The, uh, explosive effect out both ends, often simultaneously, is rather noticeable so we're pretty confident the food is "clean" and have had pretty good results.

Avoiding soy sauce seems harder than avoiding wheat. You know whats in soy sauce other than soy, right?

On one hand, the fad is cool because there's megatons of doubly fake food available at high expense, where its fake processed food to begin with, then fake - fake food because they took the wheat out. So its a fake version of fake food. The problem is lets be blunt here, it tastes pretty awful and its not good for you anyway. You wanna go GF my advice is eat a salad or a steak not an awful simulation of fake wonder bread that tastes like compressed sawdust mixed with potato peelings. I don't even have words to describe the fake GF brownie mix my wife made one time, warm road tar mixed with sand and dog droppings? You wanna eat something unhealthy for desert get a quart of organic fruit juice and a home ice cream maker and make a slushy, if you're going to eat something unhealthy at least let it taste good.

I've had this argument quite a few times with my son which when paraphrased is something like, dad why do we have to eat this icky fake lasagna with icky fake garlic bread and then have icky fake apple pie when I loved the grilled homemade honey mustard chicken breasts and a light salad from last night, dad? Dad's homemade stir fries are awesome how come we're stuck eating burgers on icky fake buns tonight? (you can make stir fries without soy sauce...)

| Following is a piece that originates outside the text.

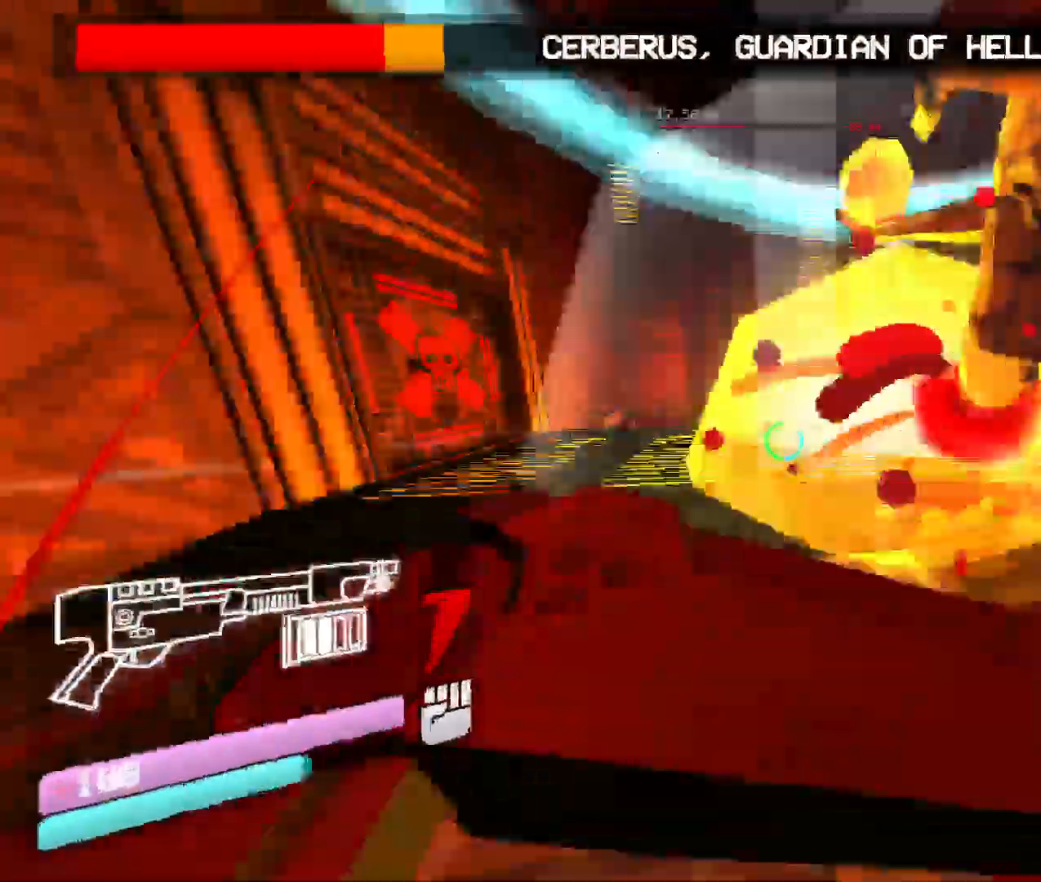
{"keys": ["s", "space"], "mouse": [], "events": [[133, "shift", "up"], [267, "w", "up"], [283, "s", "down"], [433, "space", "down"]]}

I know that most soy sauces have wheat in them.

Maybe once I've had more time post-diagnosis, I'll trust salad bars again, but shortly after my biopsy confirmed that I have celiac, I ate at a salad bar and was sick for days.

Far more insidious and scary are lentils, which should be fine, but are often processed with barley, or anything in the bulk section of the grocery store. My wallet certainly wishes that I could buy from bulk bins again.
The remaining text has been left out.